Recipe Recommendations

Steps for Corn pasta

  • Make Corn pasta step 0
    1
    Corn oil, warm water and yeast are first released in a human bread machine。
  • Make Corn pasta step 1
    2
    Put it in high-banded flour and corn flour。
  • Make Corn pasta step 2
    3
    Diagonal salt and white sugar。
  • Make Corn pasta step 3
    4
    Start first-time and face-to-face procedures。
  • Make Corn pasta step 4
    5
    After completion of the procedure, the film can be pulled out。
  • Make Corn pasta step 5
    6
    Room temperature goes one shot。
  • Make Corn pasta step 6
    7
    A nice noodle out of the air。
  • Make Corn pasta step 7
    8
    Split it in three, loose for 15 minutes。
  • Make Corn pasta step 8
    9
    Take a pasta into olive form。
  • Make Corn pasta step 9
    10
    Both sides fold。
  • Make Corn pasta step 10
    11
    Roll up from top to bottom, spray some fresh water through the mouth and stick it better。

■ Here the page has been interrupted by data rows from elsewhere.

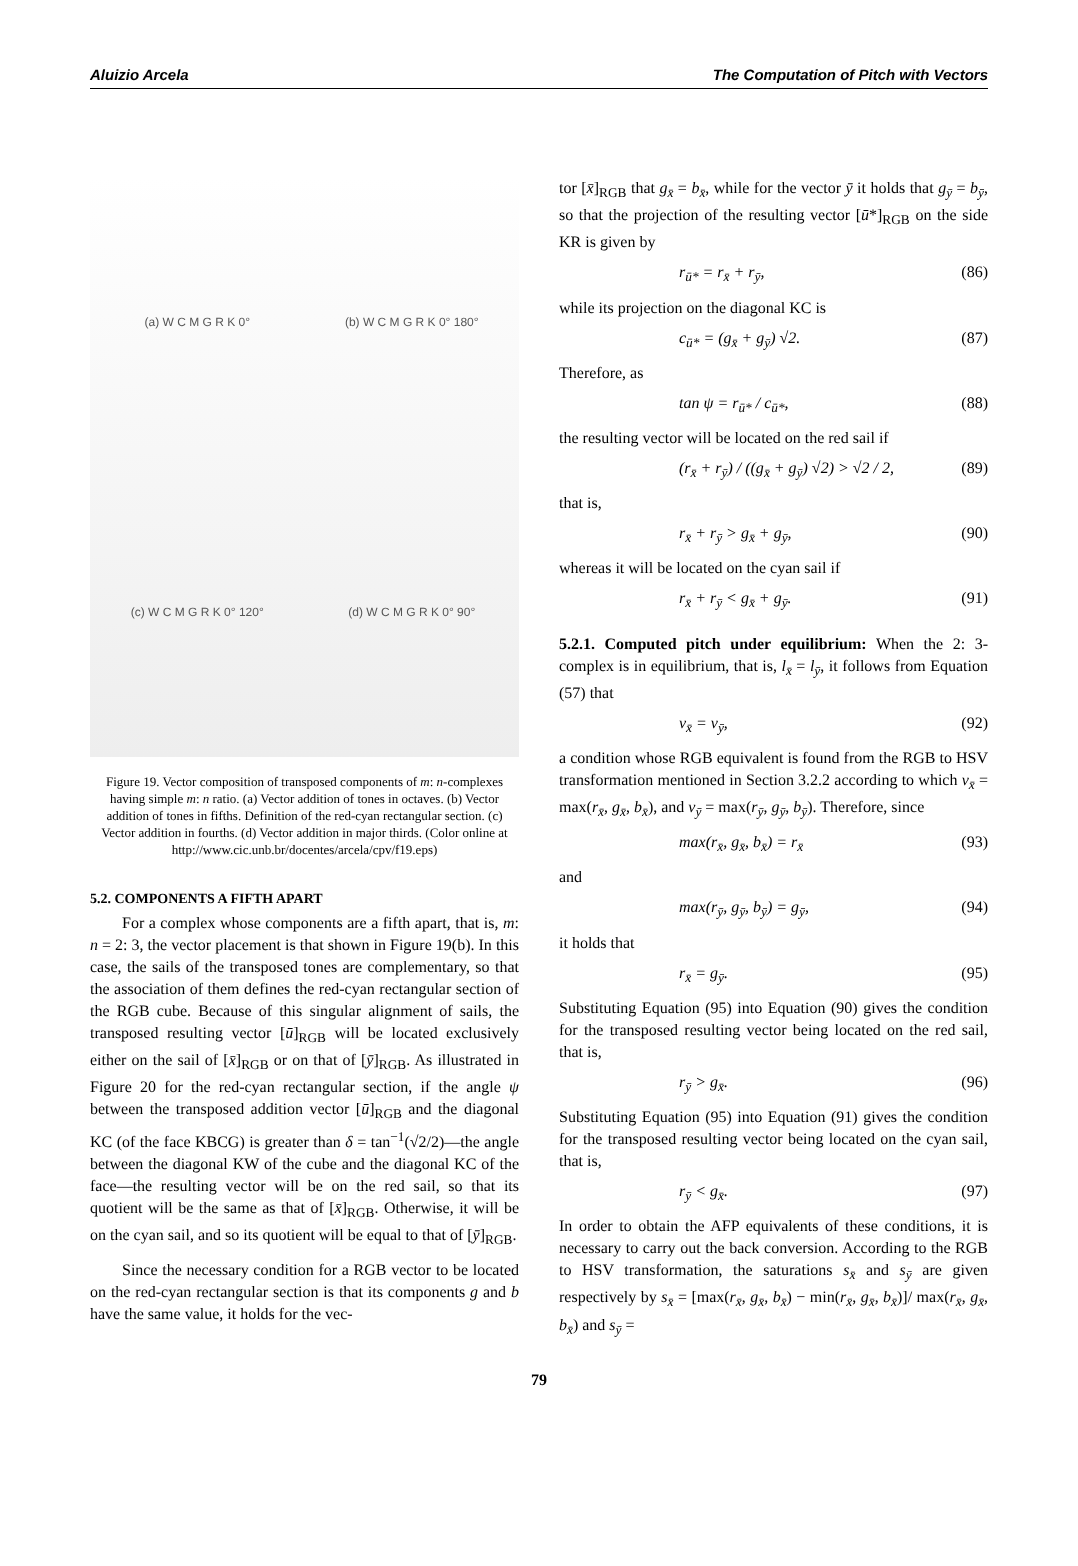Aluizio Arcela The Computation of Pitch with Vectors
(a) W C M G R K 0°
(b) W C M G R K 0° 180°
(c) W C M G R K 0° 120°
(d) W C M G R K 0° 90°
Figure 19. Vector composition of transposed components of m: n-complexes having simple m: n ratio. (a) Vector addition of tones in octaves. (b) Vector addition of tones in fifths. Definition of the red-cyan rectangular section. (c) Vector addition in fourths. (d) Vector addition in major thirds. (Color online at http://www.cic.unb.br/docentes/arcela/cpv/f19.eps)
5.2. COMPONENTS A FIFTH APART
For a complex whose components are a fifth apart, that is, m: n = 2: 3, the vector placement is that shown in Figure 19(b). In this case, the sails of the transposed tones are complementary, so that the association of them defines the red-cyan rectangular section of the RGB cube. Because of this singular alignment of sails, the transposed resulting vector [ū]<sub>RGB</sub> will be located exclusively either on the sail of [x̄]<sub>RGB</sub> or on that of [ȳ]<sub>RGB</sub>. As illustrated in Figure 20 for the red-cyan rectangular section, if the angle ψ between the transposed addition vector [ū]<sub>RGB</sub> and the diagonal KC (of the face KBCG) is greater than δ = tan<sup>−1</sup>(√2/2)—the angle between the diagonal KW of the cube and the diagonal KC of the face—the resulting vector will be on the red sail, so that its quotient will be the same as that of [x̄]<sub>RGB</sub>. Otherwise, it will be on the cyan sail, and so its quotient will be equal to that of [ȳ]<sub>RGB</sub>.
Since the necessary condition for a RGB vector to be located on the red-cyan rectangular section is that its components g and b have the same value, it holds for the vec-
tor [x̄]<sub>RGB</sub> that g<sub>x̄</sub> = b<sub>x̄</sub>, while for the vector ȳ it holds that g<sub>ȳ</sub> = b<sub>ȳ</sub>, so that the projection of the resulting vector [ū*]<sub>RGB</sub> on the side KR is given by
r<sub>ū*</sub> = r<sub>x̄</sub> + r<sub>ȳ</sub>, (86)
while its projection on the diagonal KC is
c<sub>ū*</sub> = (g<sub>x̄</sub> + g<sub>ȳ</sub>) √2. (87)
Therefore, as
tan ψ = r<sub>ū*</sub> / c<sub>ū*</sub>, (88)
the resulting vector will be located on the red sail if
(r<sub>x̄</sub> + r<sub>ȳ</sub>) / ((g<sub>x̄</sub> + g<sub>ȳ</sub>) √2) > √2 / 2, (89)
that is,
r<sub>x̄</sub> + r<sub>ȳ</sub> > g<sub>x̄</sub> + g<sub>ȳ</sub>, (90)
whereas it will be located on the cyan sail if
r<sub>x̄</sub> + r<sub>ȳ</sub> < g<sub>x̄</sub> + g<sub>ȳ</sub>. (91)
5.2.1. Computed pitch under equilibrium: When the 2: 3-complex is in equilibrium, that is, l<sub>x̄</sub> = l<sub>ȳ</sub>, it follows from Equation (57) that
v<sub>x̄</sub> = v<sub>ȳ</sub>, (92)
a condition whose RGB equivalent is found from the RGB to HSV transformation mentioned in Section 3.2.2 according to which v<sub>x̄</sub> = max(r<sub>x̄</sub>, g<sub>x̄</sub>, b<sub>x̄</sub>), and v<sub>ȳ</sub> = max(r<sub>ȳ</sub>, g<sub>ȳ</sub>, b<sub>ȳ</sub>). Therefore, since
max(r<sub>x̄</sub>, g<sub>x̄</sub>, b<sub>x̄</sub>) = r<sub>x̄</sub> (93)
and
max(r<sub>ȳ</sub>, g<sub>ȳ</sub>, b<sub>ȳ</sub>) = g<sub>ȳ</sub>, (94)
it holds that
r<sub>x̄</sub> = g<sub>ȳ</sub>. (95)
Substituting Equation (95) into Equation (90) gives the condition for the transposed resulting vector being located on the red sail, that is,
r<sub>ȳ</sub> > g<sub>x̄</sub>. (96)
Substituting Equation (95) into Equation (91) gives the condition for the transposed resulting vector being located on the cyan sail, that is,
r<sub>ȳ</sub> < g<sub>x̄</sub>. (97)
In order to obtain the AFP equivalents of these conditions, it is necessary to carry out the back conversion. According to the RGB to HSV transformation, the saturations s<sub>x̄</sub> and s<sub>ȳ</sub> are given respectively by s<sub>x̄</sub> = [max(r<sub>x̄</sub>, g<sub>x̄</sub>, b<sub>x̄</sub>) − min(r<sub>x̄</sub>, g<sub>x̄</sub>, b<sub>x̄</sub>)]/ max(r<sub>x̄</sub>, g<sub>x̄</sub>, b<sub>x̄</sub>) and s<sub>ȳ</sub> =
79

  • Make Corn pasta step 11
    12
    Put all the noodles in the toast box。
  • Make Corn pasta step 12
    13
    Put a bowl of hot water in the oven and do two rounds。

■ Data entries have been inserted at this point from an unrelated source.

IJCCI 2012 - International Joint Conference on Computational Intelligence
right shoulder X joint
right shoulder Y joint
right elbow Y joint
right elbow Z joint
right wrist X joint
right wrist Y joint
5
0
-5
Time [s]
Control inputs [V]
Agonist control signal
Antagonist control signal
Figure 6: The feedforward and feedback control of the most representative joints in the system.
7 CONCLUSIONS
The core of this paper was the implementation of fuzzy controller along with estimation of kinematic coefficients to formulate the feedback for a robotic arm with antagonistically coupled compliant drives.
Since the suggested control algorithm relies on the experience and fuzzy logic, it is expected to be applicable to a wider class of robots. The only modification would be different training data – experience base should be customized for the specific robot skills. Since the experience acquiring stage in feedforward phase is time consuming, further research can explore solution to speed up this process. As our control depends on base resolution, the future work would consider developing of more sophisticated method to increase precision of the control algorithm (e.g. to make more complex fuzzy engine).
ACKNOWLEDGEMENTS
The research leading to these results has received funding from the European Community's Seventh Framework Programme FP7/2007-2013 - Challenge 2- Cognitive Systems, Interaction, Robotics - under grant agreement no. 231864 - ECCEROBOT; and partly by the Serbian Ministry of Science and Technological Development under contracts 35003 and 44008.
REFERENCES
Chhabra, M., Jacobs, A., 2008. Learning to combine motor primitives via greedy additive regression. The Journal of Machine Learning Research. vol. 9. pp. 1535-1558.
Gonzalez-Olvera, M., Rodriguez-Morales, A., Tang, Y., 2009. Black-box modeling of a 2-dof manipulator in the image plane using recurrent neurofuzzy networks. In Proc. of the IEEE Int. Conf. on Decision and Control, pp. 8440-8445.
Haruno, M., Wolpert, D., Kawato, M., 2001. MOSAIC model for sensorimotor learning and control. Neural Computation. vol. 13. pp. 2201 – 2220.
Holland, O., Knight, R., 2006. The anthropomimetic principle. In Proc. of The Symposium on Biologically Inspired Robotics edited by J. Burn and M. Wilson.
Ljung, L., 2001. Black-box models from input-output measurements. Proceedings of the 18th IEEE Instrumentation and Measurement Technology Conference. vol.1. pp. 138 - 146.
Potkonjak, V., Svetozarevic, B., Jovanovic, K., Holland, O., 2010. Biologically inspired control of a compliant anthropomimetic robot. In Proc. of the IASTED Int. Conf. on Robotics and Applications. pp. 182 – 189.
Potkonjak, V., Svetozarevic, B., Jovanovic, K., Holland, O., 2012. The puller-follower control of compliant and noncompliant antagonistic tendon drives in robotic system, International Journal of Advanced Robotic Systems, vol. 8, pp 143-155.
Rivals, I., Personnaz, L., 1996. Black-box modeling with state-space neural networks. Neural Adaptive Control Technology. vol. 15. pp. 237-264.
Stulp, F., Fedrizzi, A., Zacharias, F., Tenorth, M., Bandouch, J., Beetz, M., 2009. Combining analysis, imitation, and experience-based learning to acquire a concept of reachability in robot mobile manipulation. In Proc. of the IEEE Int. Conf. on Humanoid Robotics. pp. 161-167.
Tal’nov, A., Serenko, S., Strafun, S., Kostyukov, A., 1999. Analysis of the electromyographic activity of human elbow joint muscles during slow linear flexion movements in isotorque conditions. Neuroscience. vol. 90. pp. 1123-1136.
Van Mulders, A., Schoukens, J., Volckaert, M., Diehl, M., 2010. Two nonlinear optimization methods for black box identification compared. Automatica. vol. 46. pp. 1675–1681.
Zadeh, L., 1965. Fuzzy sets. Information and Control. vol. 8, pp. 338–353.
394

  • Make Corn pasta step 13
    14
    A nice pasta full of toast in 7-8。
  • Make Corn pasta step 14
    15
    Cover up the toast box lid。
  • Make Corn pasta step 15
    16
    Preheat oven, 170 degrees and 45 minutes of fire。
  • Make Corn pasta step 16
    17
    A little cooler after the roast。
  • Make Corn pasta step 17
    18
    A little bump on the table。
  • Make Corn pasta step 18
    19
    You can pour out the whole toast。
  • Make Corn pasta step 19
    20
    Slice, put some jam on。
  • Make Corn pasta step 20
    21
    Eat
  • Make Corn pasta step 21
    22
    O-HA-HA
  • Corn pasta Make Tips

    1. Temperature water requires a little extra, based on the water intake of flour. 2. The oven is set up for reference purposes only。